• **Source text**:
────────────────────

Europeans came over as indentured servants, which means creditors would advance them the cost of passage and sustenance in the New World. Yes, Chinese came in great numbers to build the railroads, but they were believed to be “civilized,” while Africans were not. The Chinese had been building vast public works projects for thousands of years and were sufficiently educated to be able to do the railroad work. There’s reason to believe most plantation slaves lived better than the Chinese railroad workers, who submitted to the most arduous working conditions knowing they would eventually work off their indenture. Of course, some significant fraction were treated abysmally. Yet by 1865, as hard as it was for the freedmen to adjust to freedom, they had enough human capital to do it. What this boils down to, I think, is that it seems highly unlikely that if it were not for slavery, the western hemisphere would be white.

The economics of slavery are seldom discussed in polite society, but the fact is that slavery was an improvement in the history of civilization, an advance on starvation. Even today, in tribal regions of sub-Sahara Africa, the contest over calories leaves two options: war or slavery. The most successful form of slavery as an economic institution was that practiced in the Ottoman Empire, which developed a form of meritocracy among men who were technically “owned” by the nobles. We routinely now discuss the concept of “human capital,” by which we mean the combination of human bone and sinew with education or talent. Under population pressures, societies would permit infanticide, generally of females, but when clashes of populations took place in a contest for limited space, the alternative to “take no prisoners” was slavery.

During periods of economic expansion built on technological or political breakthroughs, societies would free slaves as they became uneconomic. In the reign of Caesar Augustus, taxes were lowered by broadening the tax base, and the government committed to a constant gold weight to Rome’s money. The economic boom was such that Augustus worried that slave owners were freeing their slaves more rapidly than the economy could absorb them, and had laws passed that limited manumissions to a certain number a year. That is, a slave owner could liberate his slaves and buy the specialized labor they represented in the marketplace at lower wages.

────────────────────

• **Listed records**:

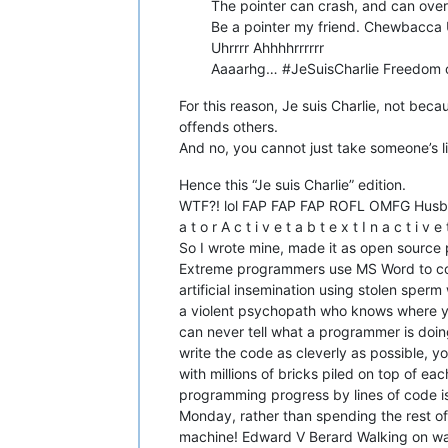
The pointer can crash, and can over
Be a pointer my friend. Chewbacca 
Uhrrrr Ahhhhrrrrrr
Aaaarhg… #JeSuisCharlie Freedom of e
For this reason, Je suis Charlie, not bec
offends others.
And no, you cannot just take someone’s l
Hence this “Je suis Charlie” edition.
WTF?! lol FAP FAP FAP ROFL OMFG Husband is
a t o r A c t i v e t a b t e x t I n a c t 
So I wrote mine, made it as open sourc
Extreme programmers use MS Word to code
artificial insemination using stolen spe
a violent psychopath who knows where you
can never tell what a programmer is doing 
write the code as cleverly as possible, y
with millions of bricks piled on top of ea
programming progress by lines of code is
Monday, rather than spending the rest of
machine! Edward V Berard Walking on wat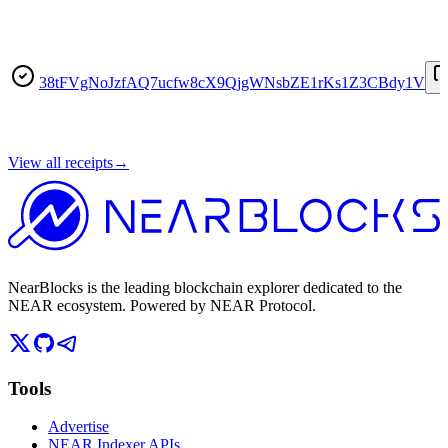
38tFVgNoJzfAQ7ucfw8cX9QjgWNsbZE1rKs1Z3CBdy1V
View all receipts
→
NearBlocks is the leading blockchain explorer dedicated to the
NEAR ecosystem. Powered by NEAR Protocol.
Tools
Advertise
NEAR Indexer APIs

────────────────────

• **Tasks to carry out**:
1 > From the passage on the economics of slavery, reproduce word for word the part that opens with the words containing "During periods of" and closes with "at lower wages.".
2 > Take the passage on the economics of slavery further, continuing from the point where it stops.

• **Answers to the exercise**:
1 >
During periods of economic expansion built on technological or political breakthroughs, societies would free slaves as they became uneconomic. In the reign of Caesar Augustus, taxes were lowered by broadening the tax base, and the government committed to a constant gold weight to Rome’s money. The economic boom was such that Augustus worried that slave owners were freeing their slaves more rapidly than the economy could absorb them, and had laws passed that limited manumissions to a certain number a year. That is, a slave owner could liberate his slaves and buy the specialized labor they represented in the marketplace at lower wages.

2 >
For the United States now to be truly a nation of nations, representing all classifications of races, religions and ethnicities, the enslavement of Africans had to exist. Would the world have been better off today if the enslavement of Africans did not exist? Looking backwards, the accounting would be difficult, because it isn’t possible to reckon how many of the 15 million brought here in chains would have died through warfare, starvation or disease -- including that brought to Africa by Europeans. Going forward, we can say that as the 35 million black Americans have closed most of the gap in human capital that existed 400 years ago, there is now a sizeable constituency here advocating the development of Africa. President Clinton would not have spent ten days in Africa in recent weeks if it were not to play to the political gallery here at home, not only the black base of the Democratic Party, but also to the rest of the American family, which knows that a debt eventually has to be paid to that dark continent.

P.S. The religious leader who told me that God never wastes anything was Louis Farrakhan, who also believes there should be no apologies for any history by people who did not live it. There are injustices being committed every day by man against man, which should be confronted to repair past injustice. Whites have a responsibility to do what they can to repair the damage done by their white forebears. Christians have a responsibility to repair the damage done by anti-Semitism, but not at the expense of others who are neither Christian nor Jew.